The world's largest capacity microSD card can store over a million floppy disks

The world's largest capacity microSD card can store over a million floppy disks

Micron has introduced the world's highest capacity microSD card, the i400, with up to 1,5TB of storage space, 50% more than the previous champion, the C200.

The semiconductor giant has achieved this capability using its 3-layer 176D NAND technology (similar to that used in SSDs) and will be targeting the enterprise market, especially anything related to edge video storage. In other words, don't expect the card to be cheap or easy to find, especially since it's designed to handle five years of continuous 24x7 high-quality recording and a whopping MTBF of two million hours.

No details on its performance were provided, but it's clearly an industrial-grade product, unlike the C200, which means writing and endurance are likely to be on the higher end of the spectrum. The C200 used 3-layer 96D NAND technology, and the i400 (also available in capacities as small as 64GB) is likely to have additional wear-leveling capacity.

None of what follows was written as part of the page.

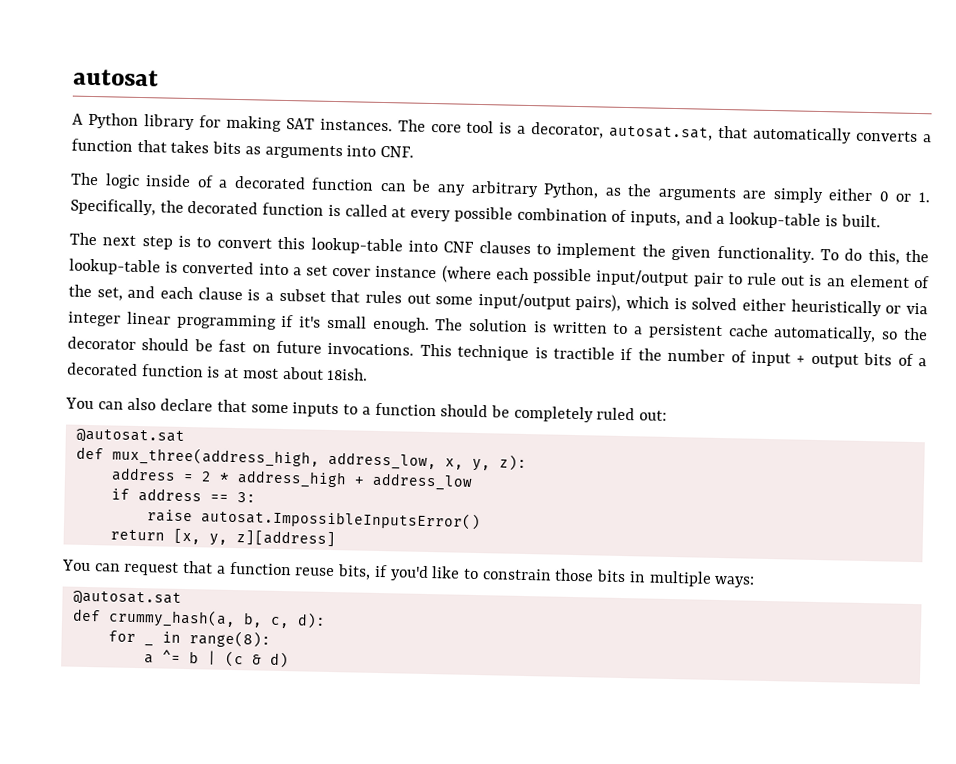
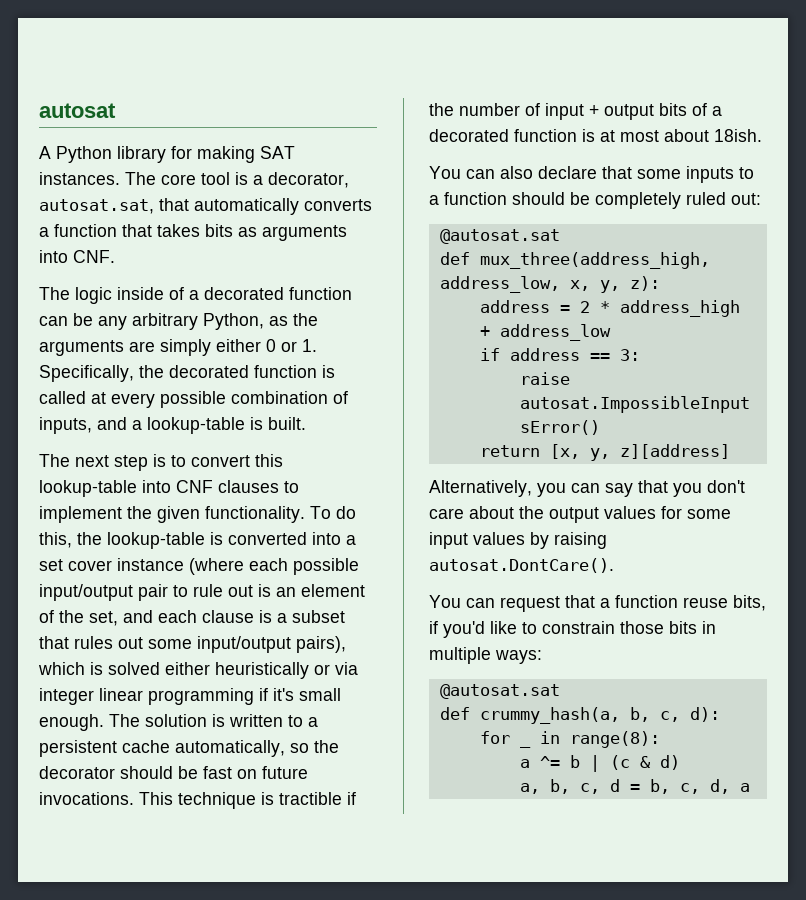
(336, 539) none -> [429,480,745,497] [429,506,731,523] [429,532,607,549] [429,558,614,573] // Alternatively, you can say that you don't care about the output values for some input values by raising autosat.DontCare().
(289, 660) none -> [519,779,750,794] // a, b, c, d = b, c, d, a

Analysis: What's next for microSD?

To date, Silicon Power, Lexar, Sandisk, Teamgroup, and PNY have released a 1TB microSD, with Kingston and Samsung quietly staying on the sidelines.

For most use cases, cloud storage, cheap bandwidth, and ubiquitous high-speed connectivity have made high-performance, high-capacity local storage a thing of the past. This is one of the reasons why most high-end smartphones no longer offer removable storage.

So will others follow in Micron's footsteps with microSD cards larger than 1TB? Maybe, but they won't be cheap in a shrinking market.

One feature that didn't make it to the i400 is SD Express, high-speed technology that could boost data transfers to 4GB/s. The problem is that this is often a chicken-and-egg scenario where compatible drives/devices are not readily available to justify a significant increase in component cost.